* [TEKS YANG DIBERIKAN]:

──────────────────────────────

Notification

×

Iklan

Iklan

Pemerintah Daerah Bangka Belitung dalam Sorotan Supremasi Hukum dan Good Govermance

Rabu, 11 Juni 2025 | Juni 11, 2025 WIB | 0 Views Last Updated 2025-06-11T11:09:26Z
abati parfum | Parfum Arab Terbaik

Muhamad Aksal Subandi (Foto/dok. Pribadi)

Sebagai mahasiswa hukum, saya melihat bahwa dinamika pemerintahan daerah di Provinsi Kepulauan Bangka Belitung (Babel) menjadi salah satu refleksi penting mengenai bagaimana prinsip-prinsip hukum diterapkan dalam konteks otonomi daerah. Sejak diberlakukannya desentralisasi melalui Undang-Undang Nomor 23 Tahun 2014 tentang Pemerintahan Daerah, setiap daerah memiliki ruang yang luas untuk mengatur dan mengurus rumah tangganya sendiri. Namun, otonomi itu tidak boleh diartikan sebatas kewenangan administratif belaka. Ia harus dijalankan berdasarkan prinsip rule of law, keadilan sosial, dan tata kelola pemerintahan yang baik (good governance).


Dalam konteks Bangka Belitung, saya menyoroti setidaknya tiga aspek utama yang patut menjadi perhatian dari perspektif hukum: lemahnya penegakan hukum terhadap tambang ilegal, minimnya partisipasi publik dalam proses kebijakan, dan belum maksimalnya transparansi serta akuntabilitas anggaran daerah.


Pertama, persoalan tambang timah ilegal sudah menjadi isu klasik yang seolah tidak kunjung terselesaikan. Meski aktivitas pertambangan menjadi sumber ekonomi utama, namun praktiknya seringkali tidak patuh terhadap ketentuan hukum. Banyak kegiatan penambangan dilakukan tanpa izin resmi (IUP), bahkan ada yang beroperasi di kawasan hutan lindung dan wilayah pesisir yang dilindungi. Hal ini jelas melanggar UU No. 3 Tahun 2020 tentang Pertambangan Mineral dan Batubara serta UU No. 32 Tahun 2009 tentang Perlindungan dan Pengelolaan Lingkungan Hidup.

──────────────────────────────

* [DATA TERCATAT]:
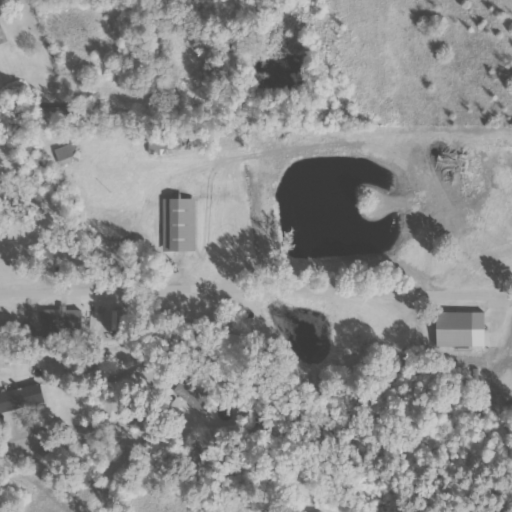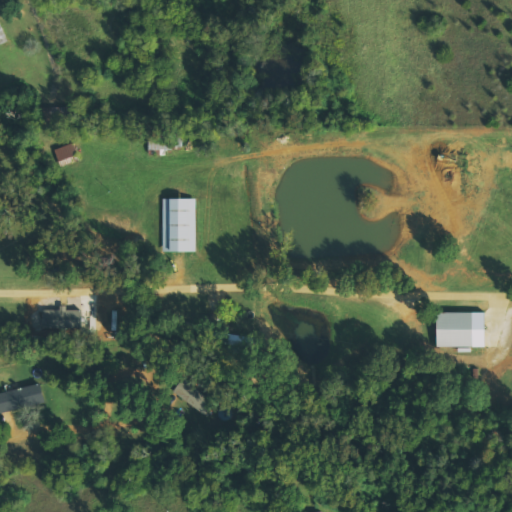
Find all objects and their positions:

──────────────────────────────

Cetak ulang tanpa perubahan sepenggal teks tentang pemerintahan daerah Bangka Belitung di atas, dimulai dari "Pemerintah Daerah Bangka" dan berakhir pada "Subandi (Foto/dok. Pribadi)".

Pemerintah Daerah Bangka Belitung dalam Sorotan Supremasi Hukum dan Good Govermance

Rabu, 11 Juni 2025 | Juni 11, 2025 WIB | 0 Views Last Updated 2025-06-11T11:09:26Z
abati parfum | Parfum Arab Terbaik

Muhamad Aksal Subandi (Foto/dok. Pribadi)